### Data provided ###

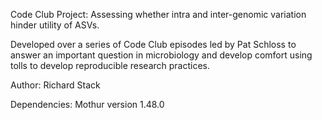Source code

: Code Club Project: Assessing whether intra and inter-genomic variation hinder utility of ASVs.

Developed over a series of Code Club episodes led by Pat Schloss to answer an important question in microbiology
and develop comfort using tolls to develop reproducible research practices.

Author: Richard Stack

Dependencies: 
Mothur version 1.48.0
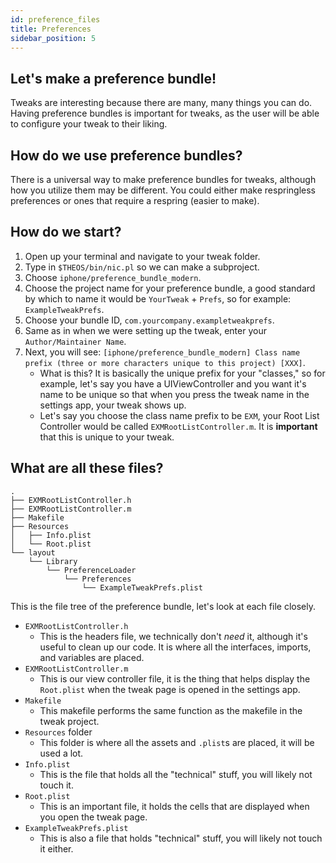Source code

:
 ```yaml
---
id: preference_files
title: Preferences
sidebar_position: 5
---
```


## Let's make a preference bundle!

Tweaks are interesting because there are many, many things you can do. Having preference bundles is important for tweaks, as the user will be able to configure your tweak to their liking.

## How do we use preference bundles?

There is a universal way to make preference bundles for tweaks, although how you utilize them may be different. You could either make respringless preferences or ones that require a respring (easier to make).

## How do we start?

1. Open up your terminal and navigate to your tweak folder.
2. Type in `$THEOS/bin/nic.pl` so we can make a subproject.
3. Choose `iphone/preference_bundle_modern`.
4. Choose the project name for your preference bundle, a good standard by which to name it would be `YourTweak` + `Prefs`, so for example: `ExampleTweakPrefs`.
5. Choose your bundle ID, `com.yourcompany.exampletweakprefs`.
6. Same as in when we were setting up the tweak, enter your `Author/Maintainer Name`.
7. Next, you will see: `[iphone/preference_bundle_modern] Class name prefix (three or more characters unique to this project) [XXX]`.
   - What is this? It is basically the unique prefix for your "classes," so for example, let's say you have a UIViewController and you want it's name to be unique so that when you press the tweak name in the settings app, your tweak shows up.
   - Let's say you choose the class name prefix to be `EXM`, your Root List Controller would be called `EXMRootListController.m`. It is **important** that this is unique to your tweak.

## What are all these files?

```
.
├── EXMRootListController.h
├── EXMRootListController.m
├── Makefile
├── Resources
│   ├── Info.plist
│   └── Root.plist
└── layout
    └── Library
        └── PreferenceLoader
            └── Preferences
                └── ExampleTweakPrefs.plist
```

This is the file tree of the preference bundle, let's look at each file closely.

- `EXMRootListController.h`
  - This is the headers file, we technically don't _need_ it, although it's useful to clean up our code. It is where all the interfaces, imports, and variables are placed.
- `EXMRootListController.m`
  - This is our view controller file, it is the thing that helps display the `Root.plist` when the tweak page is opened in the settings app.
- `Makefile`
  - This makefile performs the same function as the makefile in the tweak project.
- `Resources` folder
  - This folder is where all the assets and `.plist`s are placed, it will be used a lot.
- `Info.plist`
  - This is the file that holds all the "technical" stuff, you will likely not touch it.
- `Root.plist`
  - This is an important file, it holds the cells that are displayed when you open the tweak page.
- `ExampleTweakPrefs.plist`
  - This is also a file that holds "technical" stuff, you will likely not touch it either.
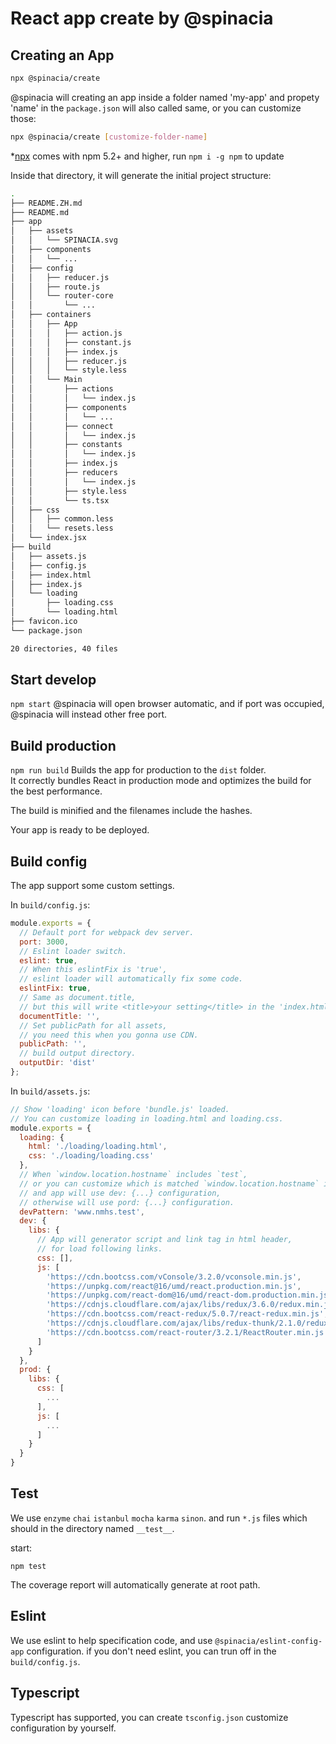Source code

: # React app create by @spinacia

## Creating an App

``` bash
npx @spinacia/create
```
@spinacia will creating an app inside a folder named 'my-app' and propety 'name' in the `package.json` will also called same, or you can customize those:

``` bash
npx @spinacia/create [customize-folder-name]
```

*[npx](https://medium.com/@maybekatz/introducing-npx-an-npm-package-runner-55f7d4bd282b) comes with npm 5.2+ and higher, run ```npm i -g npm``` to update


Inside that directory, it will generate the initial project structure:

```bash
.
├── README.ZH.md
├── README.md
├── app
│   ├── assets
│   │   └── SPINACIA.svg
│   ├── components
│   │   └── ...
│   ├── config
│   │   ├── reducer.js
│   │   ├── route.js
│   │   └── router-core
│   │       └── ...
│   ├── containers
│   │   ├── App
│   │   │   ├── action.js
│   │   │   ├── constant.js
│   │   │   ├── index.js
│   │   │   ├── reducer.js
│   │   │   └── style.less
│   │   └── Main
│   │       ├── actions
│   │       │   └── index.js
│   │       ├── components
│   │       │   └── ...
│   │       ├── connect
│   │       │   └── index.js
│   │       ├── constants
│   │       │   └── index.js
│   │       ├── index.js
│   │       ├── reducers
│   │       │   └── index.js
│   │       ├── style.less
│   │       └── ts.tsx
│   ├── css
│   │   ├── common.less
│   │   └── resets.less
│   └── index.jsx
├── build
│   ├── assets.js
│   ├── config.js
│   ├── index.html
│   ├── index.js
│   └── loading
│       ├── loading.css
│       └── loading.html
├── favicon.ico
└── package.json

20 directories, 40 files
```

## Start develop

``` npm start ```
@spinacia will open browser automatic, and if port was occupied, @spinacia will instead other free port.


## Build production

``` npm run build ```
Builds the app for production to the `dist` folder.<br>
It correctly bundles React in production mode and optimizes the build for the best performance.

The build is minified and the filenames include the hashes.<br>

Your app is ready to be deployed.


## Build config

The app support some custom settings.

In `build/config.js`:

```js
module.exports = {
  // Default port for webpack dev server.
  port: 3000,
  // Eslint loader switch.
  eslint: true,
  // When this eslintFix is 'true',
  // eslint loader will automatically fix some code.
  eslintFix: true,
  // Same as document.title,
  // but this will write <title>your setting</title> in the 'index.html'.
  documentTitle: '',
  // Set publicPath for all assets,
  // you need this when you gonna use CDN.
  publicPath: '',
  // build output directory.
  outputDir: 'dist'
};

```

In `build/assets.js`:

```js
// Show 'loading' icon before 'bundle.js' loaded.
// You can customize loading in loading.html and loading.css.
module.exports = {
  loading: {
    html: './loading/loading.html',
    css: './loading/loading.css'
  },
  // When `window.location.hostname` includes `test`,
  // or you can customize which is matched `window.location.hostname` in the `devPattern`,
  // and app will use dev: {...} configuration,
  // otherwise will use pord: {...} configuration.
  devPattern: 'www.nmhs.test',
  dev: {
    libs: {
      // App will generator script and link tag in html header,
      // for load following links.
      css: [],
      js: [
        'https://cdn.bootcss.com/vConsole/3.2.0/vconsole.min.js',
        'https://unpkg.com/react@16/umd/react.production.min.js',
        'https://unpkg.com/react-dom@16/umd/react-dom.production.min.js',
        'https://cdnjs.cloudflare.com/ajax/libs/redux/3.6.0/redux.min.js',
        'https://cdn.bootcss.com/react-redux/5.0.7/react-redux.min.js',
        'https://cdnjs.cloudflare.com/ajax/libs/redux-thunk/2.1.0/redux-thunk.min.js',
        'https://cdn.bootcss.com/react-router/3.2.1/ReactRouter.min.js',
      ]
    }
  },
  prod: {
    libs: {
      css: [
        ...
      ],
      js: [
        ...
      ]
    }
  }
}

```


## Test

We use `enzyme` `chai` `istanbul` `mocha` `karma` `sinon`.
and run `*.js` files which should in the directory named `__test__`.

start:

``` npm test ```

The coverage report will automatically generate at root path.


## Eslint

We use eslint to help specification code, and use `@spinacia/eslint-config-app` configuration.
if you don't need eslint, you can trun off in the `build/config.js`.


## Typescript

Typescript has supported, you can create `tsconfig.json` customize configuration by yourself.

###

Each record, word for word, should be printed again without its pictures.

▶ _Solved exercise_
Source code

: Code Club Project: Assessing whether intra and inter-genomic variation hinder utility of ASVs.

Developed over a series of Code Club episodes led by Pat Schloss to answer an important question in microbiology
and develop comfort using tolls to develop reproducible research practices.

Author: Richard Stack

Dependencies: 
Mothur version 1.48.0
Source code

:
 ```yaml
---
id: preference_files
title: Preferences
sidebar_position: 5
---
```


## Let's make a preference bundle!

Tweaks are interesting because there are many, many things you can do. Having preference bundles is important for tweaks, as the user will be able to configure your tweak to their liking.

## How do we use preference bundles?

There is a universal way to make preference bundles for tweaks, although how you utilize them may be different. You could either make respringless preferences or ones that require a respring (easier to make).

## How do we start?

1. Open up your terminal and navigate to your tweak folder.
2. Type in `$THEOS/bin/nic.pl` so we can make a subproject.
3. Choose `iphone/preference_bundle_modern`.
4. Choose the project name for your preference bundle, a good standard by which to name it would be `YourTweak` + `Prefs`, so for example: `ExampleTweakPrefs`.
5. Choose your bundle ID, `com.yourcompany.exampletweakprefs`.
6. Same as in when we were setting up the tweak, enter your `Author/Maintainer Name`.
7. Next, you will see: `[iphone/preference_bundle_modern] Class name prefix (three or more characters unique to this project) [XXX]`.
   - What is this? It is basically the unique prefix for your "classes," so for example, let's say you have a UIViewController and you want it's name to be unique so that when you press the tweak name in the settings app, your tweak shows up.
   - Let's say you choose the class name prefix to be `EXM`, your Root List Controller would be called `EXMRootListController.m`. It is **important** that this is unique to your tweak.

## What are all these files?

```
.
├── EXMRootListController.h
├── EXMRootListController.m
├── Makefile
├── Resources
│   ├── Info.plist
│   └── Root.plist
└── layout
    └── Library
        └── PreferenceLoader
            └── Preferences
                └── ExampleTweakPrefs.plist
```

This is the file tree of the preference bundle, let's look at each file closely.

- `EXMRootListController.h`
  - This is the headers file, we technically don't _need_ it, although it's useful to clean up our code. It is where all the interfaces, imports, and variables are placed.
- `EXMRootListController.m`
  - This is our view controller file, it is the thing that helps display the `Root.plist` when the tweak page is opened in the settings app.
- `Makefile`
  - This makefile performs the same function as the makefile in the tweak project.
- `Resources` folder
  - This folder is where all the assets and `.plist`s are placed, it will be used a lot.
- `Info.plist`
  - This is the file that holds all the "technical" stuff, you will likely not touch it.
- `Root.plist`
  - This is an important file, it holds the cells that are displayed when you open the tweak page.
- `ExampleTweakPrefs.plist`
  - This is also a file that holds "technical" stuff, you will likely not touch it either.
Source code

: # React app create by @spinacia

## Creating an App

``` bash
npx @spinacia/create
```
@spinacia will creating an app inside a folder named 'my-app' and propety 'name' in the `package.json` will also called same, or you can customize those:

``` bash
npx @spinacia/create [customize-folder-name]
```

*[npx](https://medium.com/@maybekatz/introducing-npx-an-npm-package-runner-55f7d4bd282b) comes with npm 5.2+ and higher, run ```npm i -g npm``` to update


Inside that directory, it will generate the initial project structure:

```bash
.
├── README.ZH.md
├── README.md
├── app
│   ├── assets
│   │   └── SPINACIA.svg
│   ├── components
│   │   └── ...
│   ├── config
│   │   ├── reducer.js
│   │   ├── route.js
│   │   └── router-core
│   │       └── ...
│   ├── containers
│   │   ├── App
│   │   │   ├── action.js
│   │   │   ├── constant.js
│   │   │   ├── index.js
│   │   │   ├── reducer.js
│   │   │   └── style.less
│   │   └── Main
│   │       ├── actions
│   │       │   └── index.js
│   │       ├── components
│   │       │   └── ...
│   │       ├── connect
│   │       │   └── index.js
│   │       ├── constants
│   │       │   └── index.js
│   │       ├── index.js
│   │       ├── reducers
│   │       │   └── index.js
│   │       ├── style.less
│   │       └── ts.tsx
│   ├── css
│   │   ├── common.less
│   │   └── resets.less
│   └── index.jsx
├── build
│   ├── assets.js
│   ├── config.js
│   ├── index.html
│   ├── index.js
│   └── loading
│       ├── loading.css
│       └── loading.html
├── favicon.ico
└── package.json

20 directories, 40 files
```

## Start develop

``` npm start ```
@spinacia will open browser automatic, and if port was occupied, @spinacia will instead other free port.


## Build production

``` npm run build ```
Builds the app for production to the `dist` folder.<br>
It correctly bundles React in production mode and optimizes the build for the best performance.

The build is minified and the filenames include the hashes.<br>

Your app is ready to be deployed.


## Build config

The app support some custom settings.

In `build/config.js`:

```js
module.exports = {
  // Default port for webpack dev server.
  port: 3000,
  // Eslint loader switch.
  eslint: true,
  // When this eslintFix is 'true',
  // eslint loader will automatically fix some code.
  eslintFix: true,
  // Same as document.title,
  // but this will write <title>your setting</title> in the 'index.html'.
  documentTitle: '',
  // Set publicPath for all assets,
  // you need this when you gonna use CDN.
  publicPath: '',
  // build output directory.
  outputDir: 'dist'
};

```

In `build/assets.js`:

```js
// Show 'loading' icon before 'bundle.js' loaded.
// You can customize loading in loading.html and loading.css.
module.exports = {
  loading: {
    html: './loading/loading.html',
    css: './loading/loading.css'
  },
  // When `window.location.hostname` includes `test`,
  // or you can customize which is matched `window.location.hostname` in the `devPattern`,
  // and app will use dev: {...} configuration,
  // otherwise will use pord: {...} configuration.
  devPattern: 'www.nmhs.test',
  dev: {
    libs: {
      // App will generator script and link tag in html header,
      // for load following links.
      css: [],
      js: [
        'https://cdn.bootcss.com/vConsole/3.2.0/vconsole.min.js',
        'https://unpkg.com/react@16/umd/react.production.min.js',
        'https://unpkg.com/react-dom@16/umd/react-dom.production.min.js',
        'https://cdnjs.cloudflare.com/ajax/libs/redux/3.6.0/redux.min.js',
        'https://cdn.bootcss.com/react-redux/5.0.7/react-redux.min.js',
        'https://cdnjs.cloudflare.com/ajax/libs/redux-thunk/2.1.0/redux-thunk.min.js',
        'https://cdn.bootcss.com/react-router/3.2.1/ReactRouter.min.js',
      ]
    }
  },
  prod: {
    libs: {
      css: [
        ...
      ],
      js: [
        ...
      ]
    }
  }
}

```


## Test

We use `enzyme` `chai` `istanbul` `mocha` `karma` `sinon`.
and run `*.js` files which should in the directory named `__test__`.

start:

``` npm test ```

The coverage report will automatically generate at root path.


## Eslint

We use eslint to help specification code, and use `@spinacia/eslint-config-app` configuration.
if you don't need eslint, you can trun off in the `build/config.js`.


## Typescript

Typescript has supported, you can create `tsconfig.json` customize configuration by yourself.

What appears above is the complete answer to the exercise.